Lasso Regression does a feature selection and gives 0 as the coefficient for variables that do not make a major contribution in model training.
The r square value indicates that the model can explain 99.88% of the variability in the data. It means the model is almost a perfect fit to the data.

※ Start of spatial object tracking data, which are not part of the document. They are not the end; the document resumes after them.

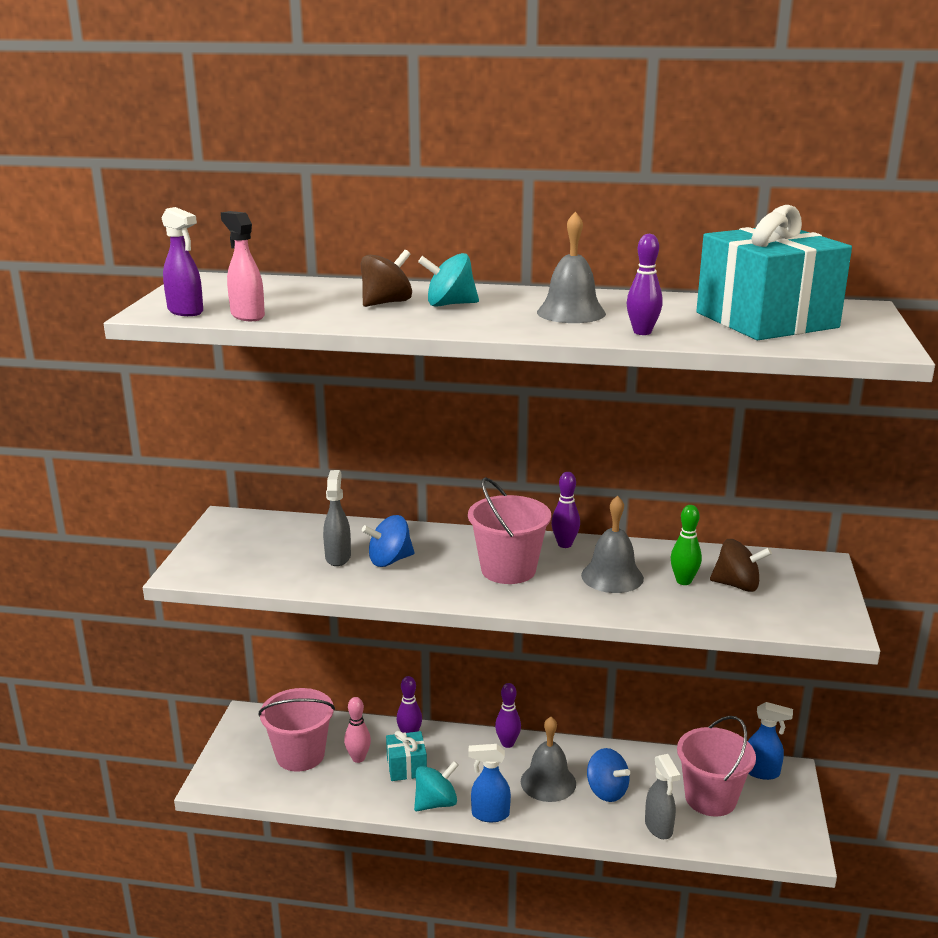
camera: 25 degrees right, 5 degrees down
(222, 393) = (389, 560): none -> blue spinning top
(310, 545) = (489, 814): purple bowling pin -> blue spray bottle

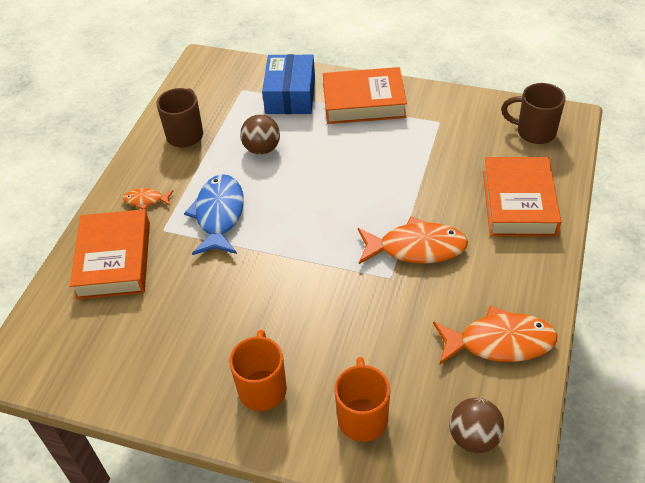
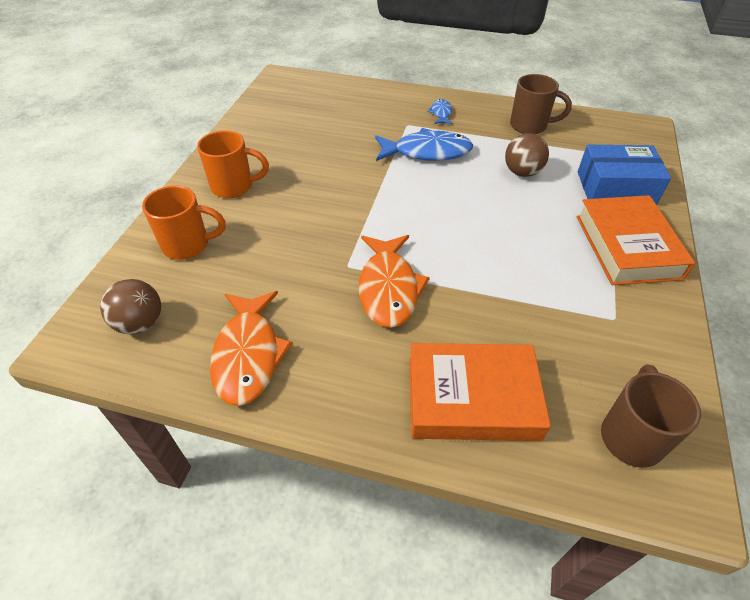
camera: 85 degrees right, 0 degrees up
(114, 260) = (374, 105): orange book -> none
(146, 200) = (441, 113): orange fish -> blue fish

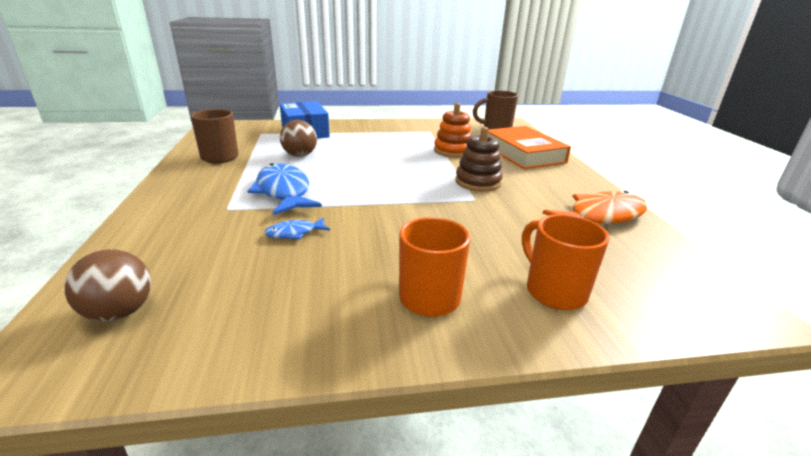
camera: 115 degrees left, 20 degrees down
(140, 323) = (664, 277): brown ball -> brown ball (120, 312)
(388, 288) = (478, 182): orange fish -> brown stacking toy
(441, 113) = (196, 194): blue fish -> blue fish (294, 233)
(507, 309) = (453, 151): none -> orange stacking toy
(627, 246) = (366, 129): orange book -> none

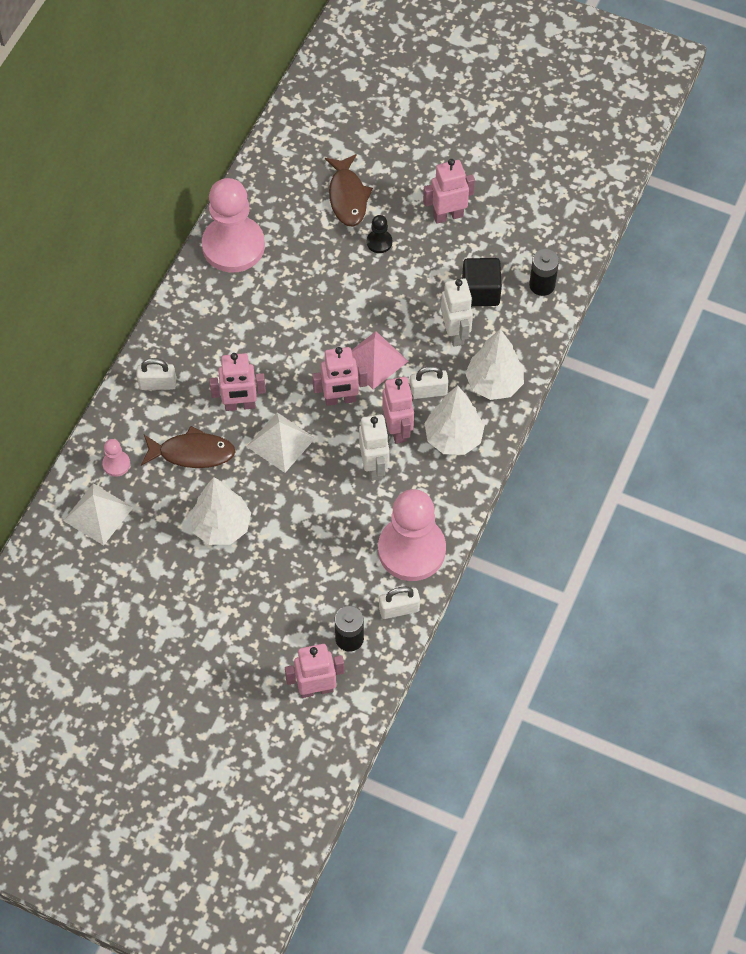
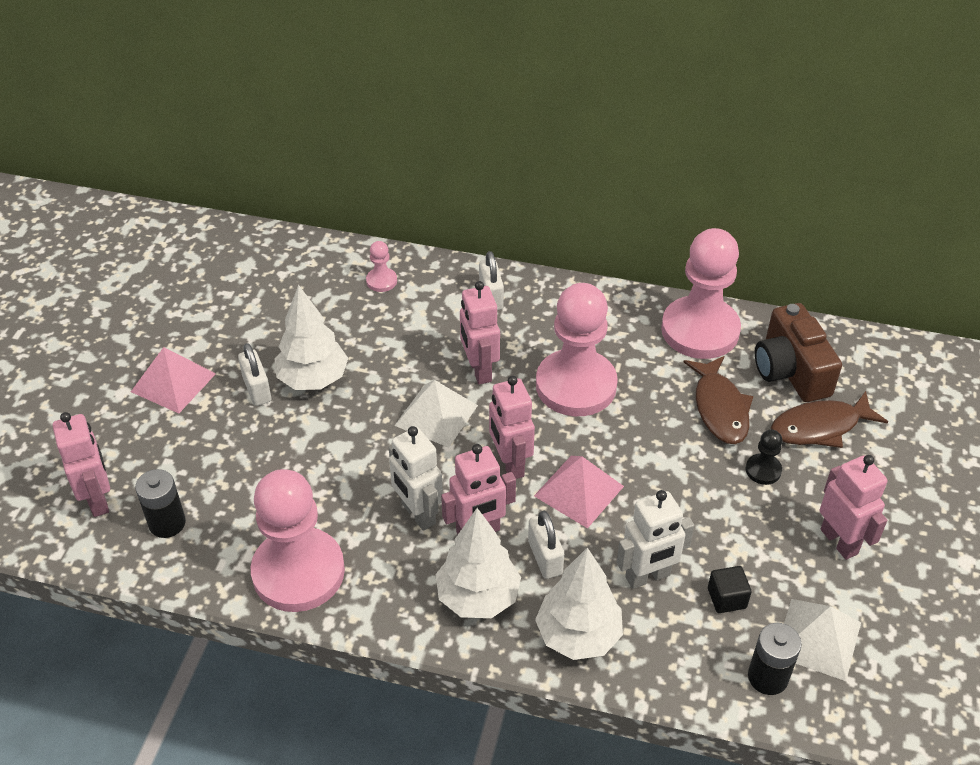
camera: 80 degrees right, 15 degrees down
(98, 514) = (317, 277): white pyramid -> white pyramid (817, 639)
(192, 453) = (406, 339): brown fish -> brown fish (719, 408)
(200, 633) = (173, 382): none -> pink pyramid
(272, 342) = (576, 385): none -> pink pawn
(289, 199) = (790, 371): none -> brown camera
(374, 466) = (418, 514): white robot -> white robot turned 75 degrees clockwise
(399, 609) = (210, 570): white padlock -> white padlock (257, 389)
(480, 292) = (726, 598): black cube -> black cube, size x0.61

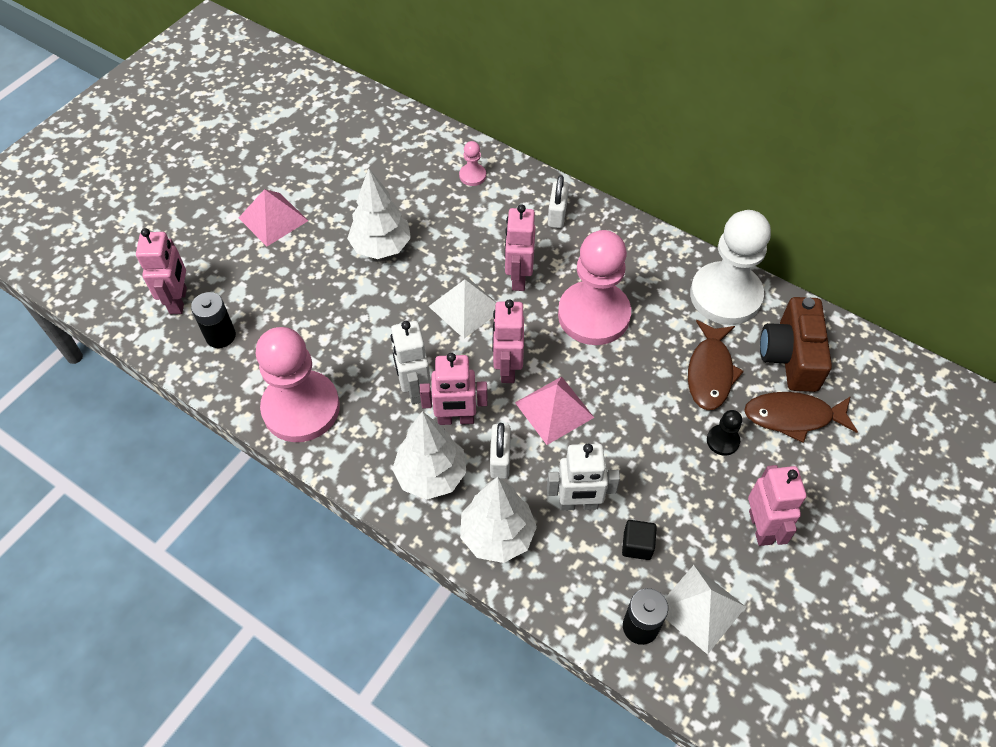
camera: 20 degrees right, 10 degrees up
(257, 389) = (334, 243): white padlock -> none
(700, 330) = (725, 295): pink pawn -> white pawn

**Question 05 (of 05): Based on all the results obtained, what are the most important variables to predict the total charge of a user? Justify your answer.**

**Answer:** The most important features are: ` 'Total day minutes', 'Total eve minutes', 'Total night minutes', and 'Total intl minutes'` because these variables together explain 99.9999%(got from r square) of the variability of the data. With the values of these variables, we can correctly predict the total charge for a particular customer. These variables are obvious too because the total usage will correspond to the total charge and the total usage can be calculated by the toal minutes used.